• _WHAT NEEDS TO BE DONE_: Please repeat each line below exactly, with no images in the copy.

• _SUPPLIED INFORMATION_:
__________
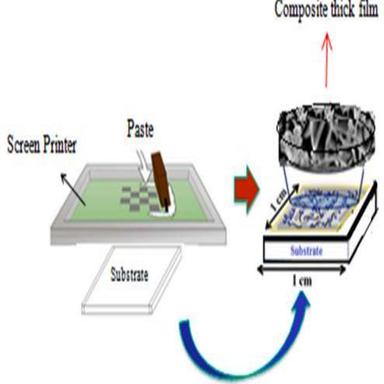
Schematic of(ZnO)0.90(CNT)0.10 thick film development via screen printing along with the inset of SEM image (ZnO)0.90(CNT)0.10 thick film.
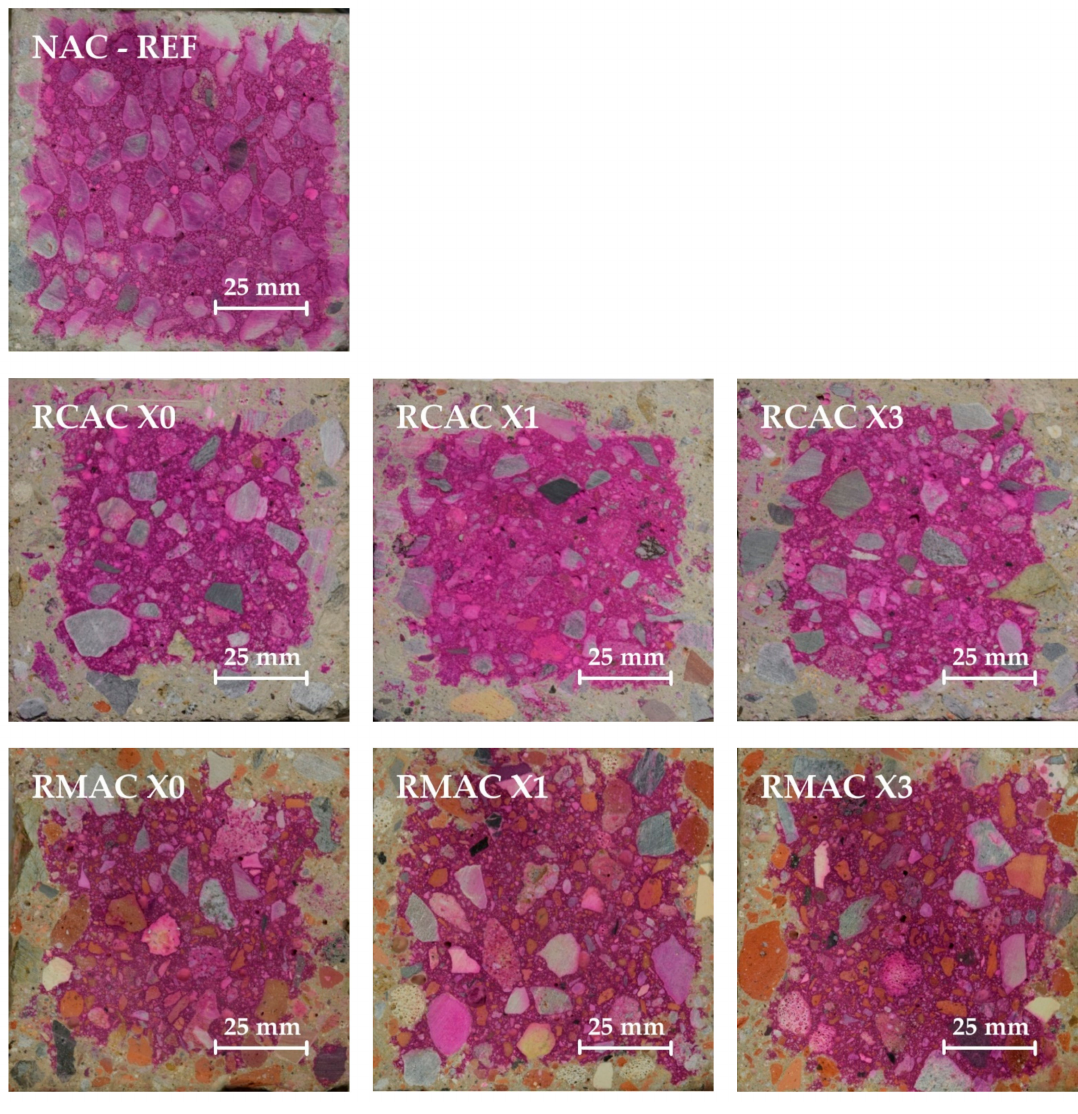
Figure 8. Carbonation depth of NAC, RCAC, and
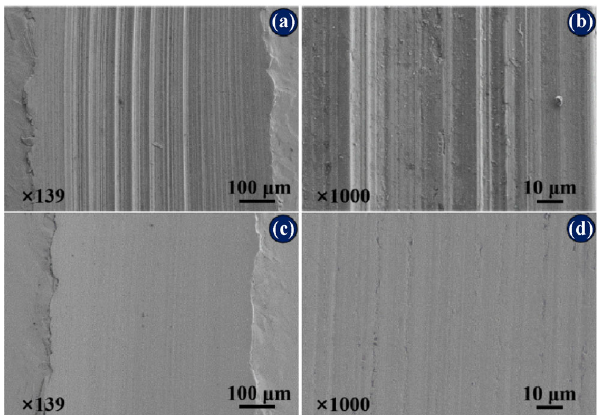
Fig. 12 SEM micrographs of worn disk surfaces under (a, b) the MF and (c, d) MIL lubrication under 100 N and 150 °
__________
• _TASK ANSWER_:
Schematic of(ZnO)0.90(CNT)0.10 thick film development via screen printing along with the inset of SEM image (ZnO)0.90(CNT)0.10 thick film.
Figure 8. Carbonation depth of NAC, RCAC, and
Fig. 12 SEM micrographs of worn disk surfaces under (a, b) the MF and (c, d) MIL lubrication under 100 N and 150 °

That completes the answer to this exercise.